Immersed for 11 years in this Lakes area, I'm still in awe of each one of the lakes, including Emmet County's own.

I don't take for granted (anymore) all the green in these warmer weather months, the changing of the leaves, the fact that I could lay myself supine in the grass and stare at the clear blue sky and frosty white clouds with very little pollutant interruption.

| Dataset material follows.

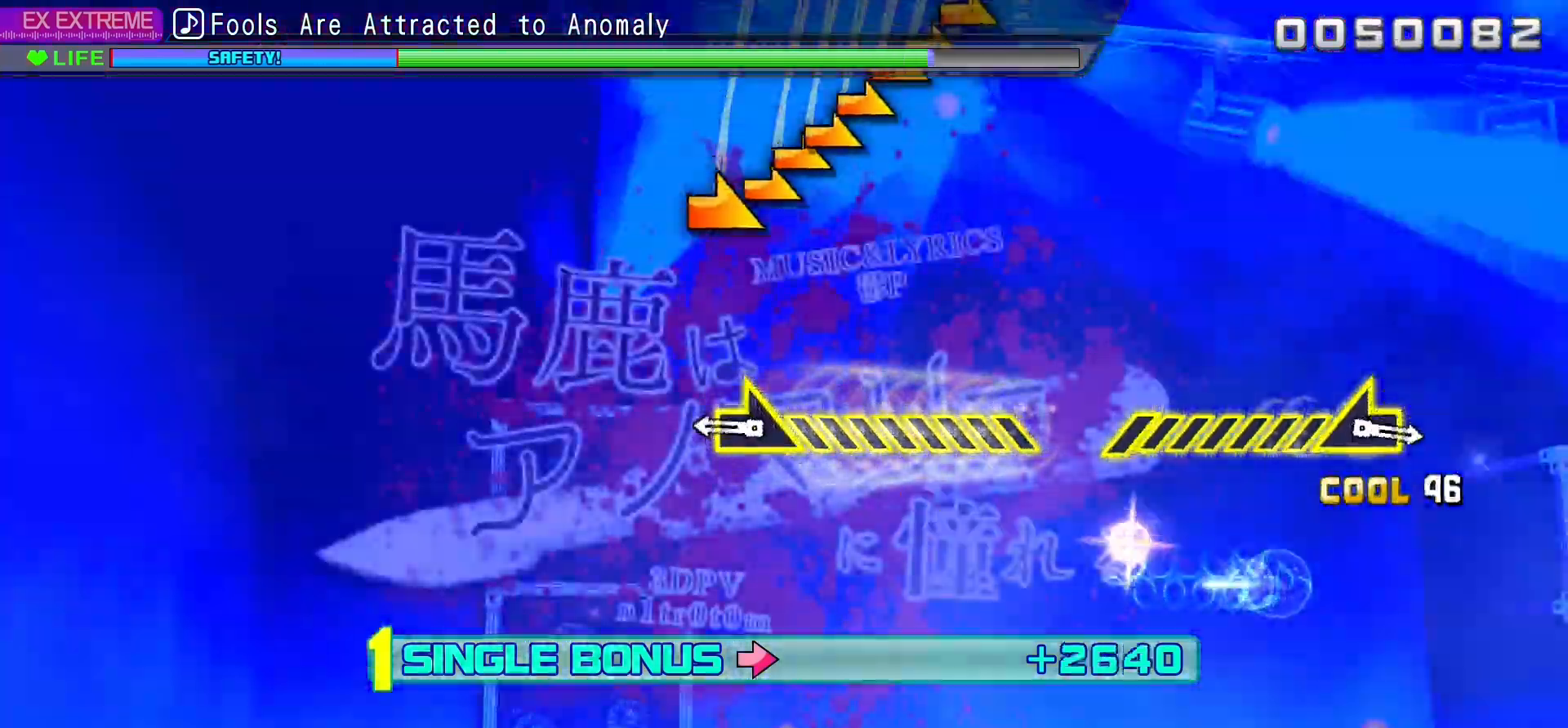
{"buttons": ["L2"], "events": []}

I've told the story here of my DNA journey that led to finding out I have a half brother, Sam, a chef, musician, and distance cyclist in Des Moines (author of the blog Cyclist not Biker and a pretty great writer in his own right), and we're less than two years apart in age. When we met, we clicked instantly, and while we're far too busy to actually spend time together more than rarely, I've pushed myself farther, been more fearless, and achieved more since I've met Sam, because I believe I can. Because all the drive and creativity and big emotions I thought meant I was crazy turn out to be genetic, and are the best fragments of those building blocks.

My kids have grown up here now, too, and I'm not willing to uproot them or further jigsaw our family life without a really great opportunity or cause.

It's difficult to go on adventures to present my work in New York and Boston and Santa Monica when we live so far from a major airport. But is it so far? Bum a ride to Mankato, take their luxury shuttle to Minneapolis-St. Paul airport for $15 (yes, really!) and it's not that much longer than a commute from the suburbs to the other side of a major city would be.

So I do feel a need to leave sometimes, but wherever I go, I never feel right, never feel I can quite relax, until I cross the border back into Iowa.

My daughter, Caitlyn, 21, is adjusting to her life in Texas, but says she won't be there forever.

"I miss Iowa too much," she says. Hence, the temptation to follow Caitlyn and her significant other, Corey around to Texas, there's talk of California, Colorado, is probably pointless. I'm smarter to keep the home fires burning right here.

I haven't yet figured out what an Iowa birthday should include. As an adult, some years we go somewhere special, other years it's just another day. But it will be a great day in Iowa.